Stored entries
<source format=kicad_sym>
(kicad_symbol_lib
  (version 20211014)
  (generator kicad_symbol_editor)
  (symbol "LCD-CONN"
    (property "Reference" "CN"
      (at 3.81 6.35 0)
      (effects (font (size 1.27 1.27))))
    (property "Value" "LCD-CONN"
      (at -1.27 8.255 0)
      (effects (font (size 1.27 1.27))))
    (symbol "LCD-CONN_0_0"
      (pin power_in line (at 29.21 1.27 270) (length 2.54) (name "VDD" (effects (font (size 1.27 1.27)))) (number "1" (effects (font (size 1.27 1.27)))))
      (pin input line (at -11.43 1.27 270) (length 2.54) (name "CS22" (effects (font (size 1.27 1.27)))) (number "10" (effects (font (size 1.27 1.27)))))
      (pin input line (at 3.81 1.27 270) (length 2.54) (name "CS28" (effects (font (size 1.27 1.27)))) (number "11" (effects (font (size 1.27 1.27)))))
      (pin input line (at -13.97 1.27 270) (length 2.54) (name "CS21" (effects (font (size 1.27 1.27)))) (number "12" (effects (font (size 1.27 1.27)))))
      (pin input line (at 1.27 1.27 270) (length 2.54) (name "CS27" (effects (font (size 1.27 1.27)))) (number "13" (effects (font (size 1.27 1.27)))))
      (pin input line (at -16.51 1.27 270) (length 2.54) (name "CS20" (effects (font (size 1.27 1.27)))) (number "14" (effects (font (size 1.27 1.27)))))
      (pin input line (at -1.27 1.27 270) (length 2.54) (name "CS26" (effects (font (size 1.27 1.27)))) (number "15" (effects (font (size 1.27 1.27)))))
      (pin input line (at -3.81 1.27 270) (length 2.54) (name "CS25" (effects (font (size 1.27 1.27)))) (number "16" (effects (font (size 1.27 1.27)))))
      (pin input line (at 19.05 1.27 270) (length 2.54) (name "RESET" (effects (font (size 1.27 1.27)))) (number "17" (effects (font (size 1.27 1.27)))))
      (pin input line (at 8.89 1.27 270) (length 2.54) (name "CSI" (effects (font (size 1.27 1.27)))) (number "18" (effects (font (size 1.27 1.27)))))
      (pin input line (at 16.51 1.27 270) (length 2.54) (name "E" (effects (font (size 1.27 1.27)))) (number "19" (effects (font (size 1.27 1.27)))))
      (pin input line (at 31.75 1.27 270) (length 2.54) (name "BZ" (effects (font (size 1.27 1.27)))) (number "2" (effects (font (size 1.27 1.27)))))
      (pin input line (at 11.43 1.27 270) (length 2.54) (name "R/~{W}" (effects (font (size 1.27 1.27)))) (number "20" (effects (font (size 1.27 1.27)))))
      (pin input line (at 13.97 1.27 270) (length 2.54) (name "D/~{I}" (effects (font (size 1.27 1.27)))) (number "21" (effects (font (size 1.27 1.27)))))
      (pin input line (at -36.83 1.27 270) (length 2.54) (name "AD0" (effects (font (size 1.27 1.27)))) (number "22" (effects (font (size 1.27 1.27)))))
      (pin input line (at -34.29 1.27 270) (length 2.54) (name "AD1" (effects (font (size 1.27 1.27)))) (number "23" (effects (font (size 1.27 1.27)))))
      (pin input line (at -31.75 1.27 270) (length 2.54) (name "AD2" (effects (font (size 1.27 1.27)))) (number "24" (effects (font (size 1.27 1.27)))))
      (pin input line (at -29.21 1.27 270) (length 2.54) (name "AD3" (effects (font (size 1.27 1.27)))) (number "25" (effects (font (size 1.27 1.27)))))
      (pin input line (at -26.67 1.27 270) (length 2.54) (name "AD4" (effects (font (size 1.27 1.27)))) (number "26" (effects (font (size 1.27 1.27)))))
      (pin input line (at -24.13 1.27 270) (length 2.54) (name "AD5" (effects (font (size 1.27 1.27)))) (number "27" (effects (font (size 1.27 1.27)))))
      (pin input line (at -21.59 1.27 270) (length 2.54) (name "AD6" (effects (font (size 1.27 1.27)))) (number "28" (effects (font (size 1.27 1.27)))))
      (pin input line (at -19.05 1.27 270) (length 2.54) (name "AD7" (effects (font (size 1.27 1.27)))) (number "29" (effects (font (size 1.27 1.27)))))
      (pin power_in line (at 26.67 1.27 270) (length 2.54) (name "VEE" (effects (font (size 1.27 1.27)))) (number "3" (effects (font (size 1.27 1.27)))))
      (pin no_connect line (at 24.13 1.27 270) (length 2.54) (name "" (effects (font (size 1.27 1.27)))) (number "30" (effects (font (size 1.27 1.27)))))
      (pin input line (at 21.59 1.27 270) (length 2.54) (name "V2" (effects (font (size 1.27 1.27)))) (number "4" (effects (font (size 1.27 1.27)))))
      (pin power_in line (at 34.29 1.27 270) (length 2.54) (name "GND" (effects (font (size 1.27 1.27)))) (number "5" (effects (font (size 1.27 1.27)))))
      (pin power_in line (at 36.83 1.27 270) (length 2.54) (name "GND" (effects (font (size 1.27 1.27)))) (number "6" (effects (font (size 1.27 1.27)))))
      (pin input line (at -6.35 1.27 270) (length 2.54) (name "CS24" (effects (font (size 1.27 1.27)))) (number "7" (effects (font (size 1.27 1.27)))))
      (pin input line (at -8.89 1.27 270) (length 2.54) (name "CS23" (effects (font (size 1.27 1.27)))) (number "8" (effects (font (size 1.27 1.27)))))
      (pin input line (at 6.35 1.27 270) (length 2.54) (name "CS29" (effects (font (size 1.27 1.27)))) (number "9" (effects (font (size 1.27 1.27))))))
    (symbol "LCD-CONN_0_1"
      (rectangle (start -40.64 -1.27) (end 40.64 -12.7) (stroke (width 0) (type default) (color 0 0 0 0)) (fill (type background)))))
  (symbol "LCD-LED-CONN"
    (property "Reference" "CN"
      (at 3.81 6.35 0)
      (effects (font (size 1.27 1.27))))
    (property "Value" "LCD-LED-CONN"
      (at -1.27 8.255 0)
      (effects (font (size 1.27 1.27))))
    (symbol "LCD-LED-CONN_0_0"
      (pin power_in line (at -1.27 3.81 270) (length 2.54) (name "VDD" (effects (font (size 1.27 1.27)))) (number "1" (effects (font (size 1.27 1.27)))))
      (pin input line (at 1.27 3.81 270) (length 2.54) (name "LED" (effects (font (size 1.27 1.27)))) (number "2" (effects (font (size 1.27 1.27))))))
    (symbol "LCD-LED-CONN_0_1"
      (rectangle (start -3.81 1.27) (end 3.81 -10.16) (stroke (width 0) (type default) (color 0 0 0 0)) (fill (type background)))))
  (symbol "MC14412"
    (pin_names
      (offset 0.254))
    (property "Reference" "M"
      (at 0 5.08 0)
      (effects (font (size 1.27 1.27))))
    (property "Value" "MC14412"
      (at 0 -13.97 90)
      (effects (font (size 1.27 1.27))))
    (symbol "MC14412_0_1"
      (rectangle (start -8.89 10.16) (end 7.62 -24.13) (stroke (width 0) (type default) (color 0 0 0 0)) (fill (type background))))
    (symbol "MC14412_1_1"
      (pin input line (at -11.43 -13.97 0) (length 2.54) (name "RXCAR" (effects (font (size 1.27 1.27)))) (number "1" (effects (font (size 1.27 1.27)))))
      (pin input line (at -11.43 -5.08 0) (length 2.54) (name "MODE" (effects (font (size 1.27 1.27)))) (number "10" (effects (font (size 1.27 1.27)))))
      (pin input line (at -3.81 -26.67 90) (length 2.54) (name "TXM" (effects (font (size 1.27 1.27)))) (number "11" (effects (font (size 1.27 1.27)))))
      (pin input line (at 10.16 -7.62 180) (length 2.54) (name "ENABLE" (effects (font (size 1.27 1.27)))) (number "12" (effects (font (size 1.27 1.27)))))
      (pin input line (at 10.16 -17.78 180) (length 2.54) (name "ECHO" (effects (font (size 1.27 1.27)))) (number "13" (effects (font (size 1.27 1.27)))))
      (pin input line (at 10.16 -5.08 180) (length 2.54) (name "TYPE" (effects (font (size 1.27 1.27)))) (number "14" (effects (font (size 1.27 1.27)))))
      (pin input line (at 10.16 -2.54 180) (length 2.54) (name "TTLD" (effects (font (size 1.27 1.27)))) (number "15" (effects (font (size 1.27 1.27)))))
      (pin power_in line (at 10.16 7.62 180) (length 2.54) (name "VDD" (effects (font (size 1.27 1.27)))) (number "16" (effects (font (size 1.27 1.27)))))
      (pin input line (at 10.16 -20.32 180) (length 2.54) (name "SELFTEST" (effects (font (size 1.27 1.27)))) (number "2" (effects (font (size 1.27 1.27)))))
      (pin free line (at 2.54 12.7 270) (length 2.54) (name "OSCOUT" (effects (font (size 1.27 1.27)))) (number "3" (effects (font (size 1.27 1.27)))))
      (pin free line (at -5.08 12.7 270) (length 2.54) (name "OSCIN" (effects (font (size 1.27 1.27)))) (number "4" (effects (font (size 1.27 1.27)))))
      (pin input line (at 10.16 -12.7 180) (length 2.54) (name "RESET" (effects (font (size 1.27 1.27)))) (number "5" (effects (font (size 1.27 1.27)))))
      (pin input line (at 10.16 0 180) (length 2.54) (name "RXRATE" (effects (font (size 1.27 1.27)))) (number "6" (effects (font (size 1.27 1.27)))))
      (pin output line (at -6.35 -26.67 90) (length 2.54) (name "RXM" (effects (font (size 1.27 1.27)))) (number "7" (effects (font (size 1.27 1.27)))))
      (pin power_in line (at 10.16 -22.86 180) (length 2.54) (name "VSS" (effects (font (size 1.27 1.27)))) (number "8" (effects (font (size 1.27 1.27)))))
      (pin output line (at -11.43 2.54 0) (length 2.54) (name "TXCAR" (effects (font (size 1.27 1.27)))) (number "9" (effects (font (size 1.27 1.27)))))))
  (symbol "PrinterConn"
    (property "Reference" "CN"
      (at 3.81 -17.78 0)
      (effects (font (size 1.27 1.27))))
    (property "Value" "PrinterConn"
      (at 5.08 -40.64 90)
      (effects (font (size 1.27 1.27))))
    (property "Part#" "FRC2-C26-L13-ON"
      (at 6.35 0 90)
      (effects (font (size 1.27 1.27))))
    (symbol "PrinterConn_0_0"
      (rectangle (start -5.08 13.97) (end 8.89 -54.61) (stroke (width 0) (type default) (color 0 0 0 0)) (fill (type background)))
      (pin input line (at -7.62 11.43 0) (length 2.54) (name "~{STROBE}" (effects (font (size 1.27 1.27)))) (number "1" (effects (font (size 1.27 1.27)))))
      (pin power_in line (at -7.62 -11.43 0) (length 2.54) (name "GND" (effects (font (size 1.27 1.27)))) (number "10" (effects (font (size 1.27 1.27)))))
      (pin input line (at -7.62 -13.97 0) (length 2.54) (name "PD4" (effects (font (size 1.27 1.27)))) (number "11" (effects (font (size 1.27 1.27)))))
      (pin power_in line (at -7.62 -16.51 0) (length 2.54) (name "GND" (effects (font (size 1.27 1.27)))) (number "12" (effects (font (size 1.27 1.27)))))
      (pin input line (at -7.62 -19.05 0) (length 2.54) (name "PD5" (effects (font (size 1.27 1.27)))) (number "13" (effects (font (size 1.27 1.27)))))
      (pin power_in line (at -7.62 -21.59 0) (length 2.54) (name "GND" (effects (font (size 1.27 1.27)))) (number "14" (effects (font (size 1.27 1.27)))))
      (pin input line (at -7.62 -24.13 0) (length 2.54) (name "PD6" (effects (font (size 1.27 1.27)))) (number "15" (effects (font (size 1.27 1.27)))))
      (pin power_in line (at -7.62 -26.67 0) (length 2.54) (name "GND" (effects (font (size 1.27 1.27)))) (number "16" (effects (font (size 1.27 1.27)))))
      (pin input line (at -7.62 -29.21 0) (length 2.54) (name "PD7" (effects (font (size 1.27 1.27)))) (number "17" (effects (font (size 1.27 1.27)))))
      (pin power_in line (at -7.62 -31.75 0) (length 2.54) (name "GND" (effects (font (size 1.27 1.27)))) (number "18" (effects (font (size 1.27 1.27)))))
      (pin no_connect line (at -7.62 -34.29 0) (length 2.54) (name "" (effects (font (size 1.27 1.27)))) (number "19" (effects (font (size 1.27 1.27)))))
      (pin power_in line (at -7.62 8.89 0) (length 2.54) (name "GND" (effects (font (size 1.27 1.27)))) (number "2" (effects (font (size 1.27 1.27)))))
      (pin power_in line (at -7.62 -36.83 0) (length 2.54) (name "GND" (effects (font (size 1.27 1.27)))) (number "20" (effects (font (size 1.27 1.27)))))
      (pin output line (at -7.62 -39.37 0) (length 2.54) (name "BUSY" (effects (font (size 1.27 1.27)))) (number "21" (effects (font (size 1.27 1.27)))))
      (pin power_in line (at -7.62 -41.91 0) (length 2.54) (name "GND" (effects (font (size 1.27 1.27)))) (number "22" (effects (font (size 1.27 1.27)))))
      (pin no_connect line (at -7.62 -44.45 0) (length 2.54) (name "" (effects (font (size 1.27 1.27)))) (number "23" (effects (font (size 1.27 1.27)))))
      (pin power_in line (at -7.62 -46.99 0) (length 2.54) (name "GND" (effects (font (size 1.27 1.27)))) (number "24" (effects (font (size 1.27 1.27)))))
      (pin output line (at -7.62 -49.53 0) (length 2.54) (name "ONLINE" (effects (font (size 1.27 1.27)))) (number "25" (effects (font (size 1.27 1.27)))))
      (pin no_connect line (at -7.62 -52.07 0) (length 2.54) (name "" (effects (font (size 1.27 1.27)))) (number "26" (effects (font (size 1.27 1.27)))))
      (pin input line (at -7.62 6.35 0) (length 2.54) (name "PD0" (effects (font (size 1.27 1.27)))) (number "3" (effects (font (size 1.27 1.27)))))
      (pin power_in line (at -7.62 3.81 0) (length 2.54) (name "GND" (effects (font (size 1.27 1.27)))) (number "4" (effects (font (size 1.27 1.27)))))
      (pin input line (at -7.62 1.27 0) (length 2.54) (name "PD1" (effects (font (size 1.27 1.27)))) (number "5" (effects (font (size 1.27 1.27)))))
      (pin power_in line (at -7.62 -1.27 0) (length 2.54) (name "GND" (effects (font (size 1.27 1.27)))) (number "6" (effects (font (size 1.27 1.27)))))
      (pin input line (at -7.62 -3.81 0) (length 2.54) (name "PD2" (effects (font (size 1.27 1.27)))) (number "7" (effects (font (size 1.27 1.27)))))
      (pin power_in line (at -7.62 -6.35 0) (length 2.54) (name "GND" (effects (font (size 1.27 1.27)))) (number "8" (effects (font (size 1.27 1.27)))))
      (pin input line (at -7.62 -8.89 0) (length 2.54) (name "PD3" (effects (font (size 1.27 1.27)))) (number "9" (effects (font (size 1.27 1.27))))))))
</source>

**Assigned task**
Look above for the line with "(pin input line (at -7.62 -19.05" and the line with "(pin input line (at -7.62 -29.21"; transcribe both and all lines in between, exactly, and nothing else.

**Worked solution**
      (pin input line (at -7.62 -19.05 0) (length 2.54) (name "PD5" (effects (font (size 1.27 1.27)))) (number "13" (effects (font (size 1.27 1.27)))))
      (pin power_in line (at -7.62 -21.59 0) (length 2.54) (name "GND" (effects (font (size 1.27 1.27)))) (number "14" (effects (font (size 1.27 1.27)))))
      (pin input line (at -7.62 -24.13 0) (length 2.54) (name "PD6" (effects (font (size 1.27 1.27)))) (number "15" (effects (font (size 1.27 1.27)))))
      (pin power_in line (at -7.62 -26.67 0) (length 2.54) (name "GND" (effects (font (size 1.27 1.27)))) (number "16" (effects (font (size 1.27 1.27)))))
      (pin input line (at -7.62 -29.21 0) (length 2.54) (name "PD7" (effects (font (size 1.27 1.27)))) (number "17" (effects (font (size 1.27 1.27)))))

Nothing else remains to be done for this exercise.